"Grapes of Wrath" describes the emigration to California of the Joads; a family of farmers from Oklahoma in the early 1930s fleeing drought and land repossession; and the appallingly callous treatment that they meet on reaching the "promised land". Some notes to explain the context may be useful, especially to British readers.
Under the Homestead Act, any citizen could be entitled to 160 acres of "public land", by squatting on it and cultivating it for 5 years. This was intended to help fulfil Jefferson's dream of an America inhabited by sturdy independent yeoman farmers. By 1900, 80 million acres had been claimed this way, and the number of farmers had trebled. But increasingly the small farmers found they could not compete with the big operators, they fell into debt with the banks, and drought led to 100 million acres being ruined by soil erosion. There followed an immense number of foreclosures, attended by riots in amy areas. President Roosevelt attempted to deal with the situation by the Farm Credit Association and the Agricultural Adjustment Act.

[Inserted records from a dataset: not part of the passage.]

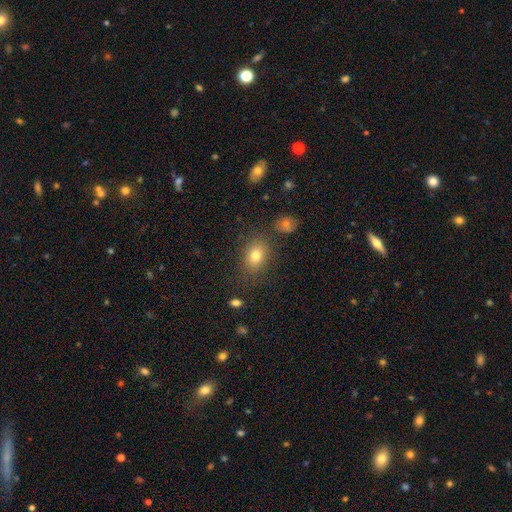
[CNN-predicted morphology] This appears to be a smooth galaxy with no disk features (79%) that is in between round and cigar-shaped (68%). Merging: none (79%).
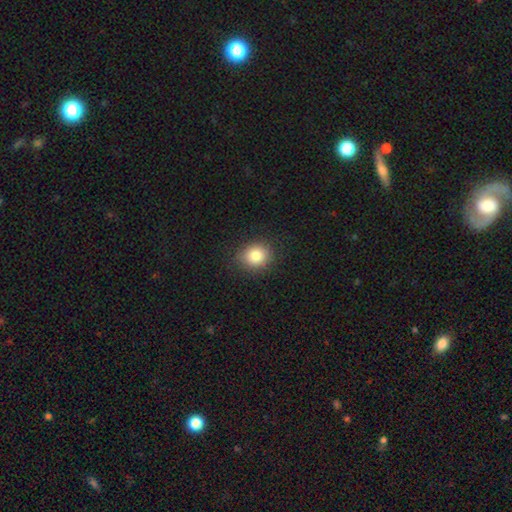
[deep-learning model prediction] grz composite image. It shows a smooth galaxy with no disk features (83%) that is round (71%). Merging: none (86%).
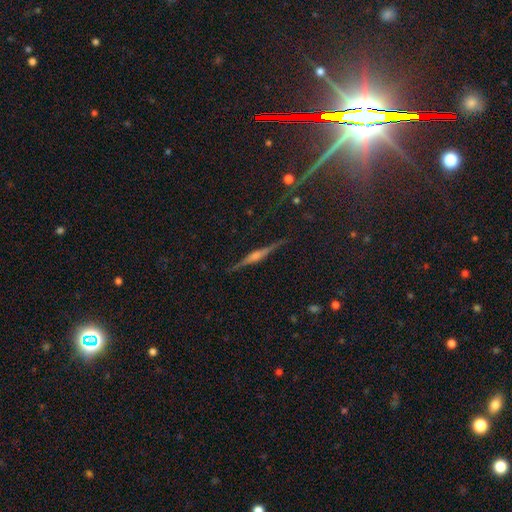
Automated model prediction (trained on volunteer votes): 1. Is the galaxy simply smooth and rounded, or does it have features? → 66% featured or disk, 22% star or artifact, 12% smooth.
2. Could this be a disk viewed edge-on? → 93% yes, 7% no.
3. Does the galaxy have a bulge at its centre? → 79% rounded, 10% boxy, 10% none.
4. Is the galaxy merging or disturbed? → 83% none, 11% minor disturbance, 4% major disturbance, 2% merger.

Until late in the 19th century, eastern Oklahoma was "Indian Territory", with also a long strip of "public land" in the west. In 1889 the goverment purchased the land from the "Five civilised tribes" and opened it up to homesteader settlement. On April22nd of that year a gun was fired to start the process and there was a veritable cavalry charge of would-be settlers trying to stake a claim to the best land. One of these could have been Grandpa Joad, the tragically senile patriach of the novel, since Steinbeck makes it clear from the towns mentioned in chapter 13 (Sallisaw, Checotah and Henrietta) that the Joad farm was in the extreme east of the state, on former Indian land, near the Arkansas border; the jail at McAlester where Tom was imprisoned being a litle south of this. This means that the Joads and their fellow farmers were not at all like European peasantry, who might have cultivated the same field for countless generations: they identified with the land, but were actually very recent arrivals.
By 1900, 800,000 settlers were in residence, and in 1907 Oklahoma was admitted as a fully-fledged state. Its first Senator was the blind lawyer T. P. Gore; grandfather of the novelist Gore Vidal.

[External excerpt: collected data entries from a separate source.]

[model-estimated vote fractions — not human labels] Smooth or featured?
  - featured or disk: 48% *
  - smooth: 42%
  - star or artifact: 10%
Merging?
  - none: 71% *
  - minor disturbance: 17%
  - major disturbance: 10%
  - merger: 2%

Steinbeck describes the flight of the Joads along Route 66 to California, through towns which will be familiar to those who remember the early Rolling Stones song about the "highway that's the best" (though not, alas, for the Joads and other refugees) - "Oklahoma City; Amarillo; Albuquerque, New Mexico; Flagstaff, Arizona". But the Joads never reach Los Angeles, ending up instead in Bakersfield at the southern end of the San Joaquin valley, where they find nothing but starvation wages and hostility and violence. The only welcoming treatment they receive is at the Arvin Migratory Labour Camp, which, significantly, is run by the Federal government and deeply hated by the locals.
Of course Steinbeck is trying to make a left-wing point, but even so we are left wondering why no-one sees the refugee Okies as fellow-citizens in need of help. We can contrast an almost contemporary British case, that of the Jarrow hunger marchers, who on their way to London found widespread public sympathy and the support of M.P.s and other influential people. The Joads, by contrast, are without any friends other than their fellow-refugees. It occurred to me that their sufferings would not have seemed abnormal had they been black: after all, this was the way "niggers" were treated. But the Joads and all their fellow-Okies were white; in fact there are no black characters in the book. To find a modern European parallel we might consider the case of Romanian gypsies: after all, the Okies have had to travel just as far as the gypsies!